La ministre des Sports, Marina Ferrari, a annoncé mardi avoir saisi la justice au sujet de « plusieurs pratiques internes » au sein de la Fédération française du sport automobile (FFSA), notamment en ce qui concerne « l’attribution de subventions », suscitant de « sérieuses interrogations quant à leur conformité ». Pierre Gosselin, président de la FFSA et en conflit ouvert avec ses prédécesseurs, a été révoqué mardi lors d’une assemblée générale extraordinaire.

Dans un communiqué, la fédération, sans préciser les motifs de cette révocation, indique que celle-ci a été « décidée avec 70 % des voix » et qu’« un administrateur provisoire a été désigné en la personne de Jean-Luc Roger, président de la Ligue du sport automobile Centre-Val de Loire », en attendant une assemblée générale « élective » prévue le 22 avril.

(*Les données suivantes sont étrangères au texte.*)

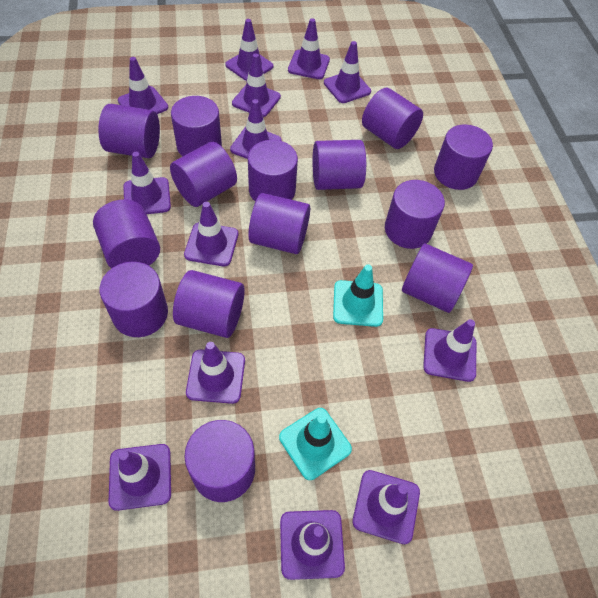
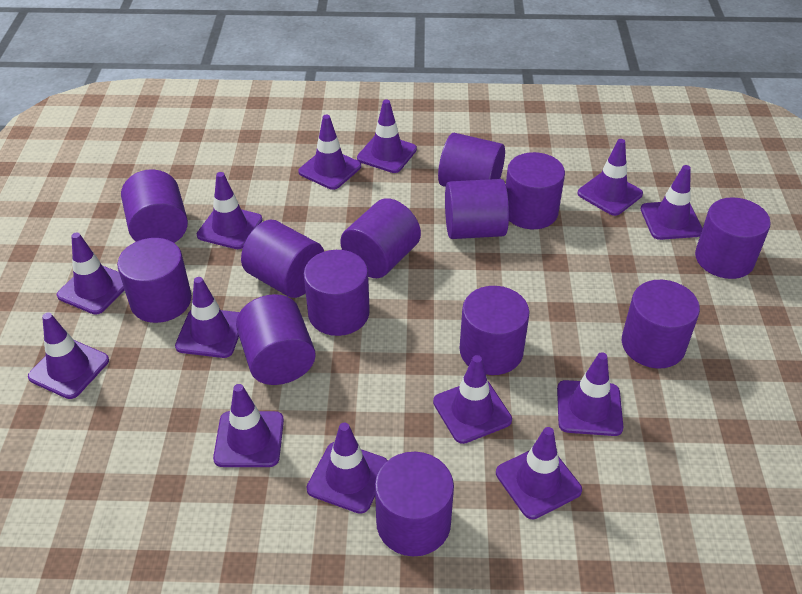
purple cylinder: 14 -> 13
turquoise traffic cone: 2 -> 0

Début mars, Pierre Gosselin avait annoncé avoir porté plainte au pénal contre ses prédécesseurs pour des « agissements suspects » et avait également saisi le ministère des Sports pour demander le lancement d’une enquête. En fonction depuis fin 2024, il affirmait dans un communiqué avoir « acquis la certitude d’avoir hérité d’un système de gouvernance opaque et illégal qui menace tant notre agrément ministériel que notre probité ».

« Je ne sais pas ce que les inventeurs de ce système ont voulu cacher, mais force m’est de constater que cette gouvernance crée des zones d’ombre, des décisions et des flux financiers qu’il revient urgemment à la Fédération et à l’État d’éclaircir », avait-il alors déclaré. Selon lui, « des risques de gestion de fait, de conflits d’intérêts et d’avantages indus pèsent sur notre gestion passée ».

Ses opposants avaient également annoncé le dépôt d’une plainte collective contre lui pour « abus de confiance, détournement de fonds et dénonciation calomnieuse ». Ils affirmaient que Pierre Gosselin aurait perçu « sans autorisation » une rémunération non validée par l’Assemblée et non remboursée par lui-même au premier semestre 2025, ce qui « plaçait M. Gosselin dans une situation d’illégalité manifeste », selon des informations du quotidien L’Equipe.

La ministre des Sports a déclaré avoir saisi « le procureur de la République sur le fondement de l’article 40 du code de procédure pénale », qui stipule que « toute autorité constituée, tout officier public ou fonctionnaire qui, dans l’exercice de ses fonctions, acquiert la connaissance d’un crime ou d’un délit, est tenu d’en donner avis sans délai au procureur de la République ».

Elle a également décidé de diligenter une inspection générale afin d’établir un diagnostic du fonctionnement et de la gouvernance de la fédération. Le rapport final, attendu « d’ici juin », « devra permettre de tirer toutes les conséquences nécessaires sur le plan administratif et de proposer, le cas échéant, les mesures correctives appropriées ».

« Dans l’attente des conclusions de l’inspection générale et des suites judiciaires », Marina Ferrari se montrera « particulièrement attentive à ce que la fédération prenne toutes les mesures nécessaires pour garantir une gouvernance conforme aux règles, une gestion transparente des financements publics et une prévention effective des conflits d’intérêts ».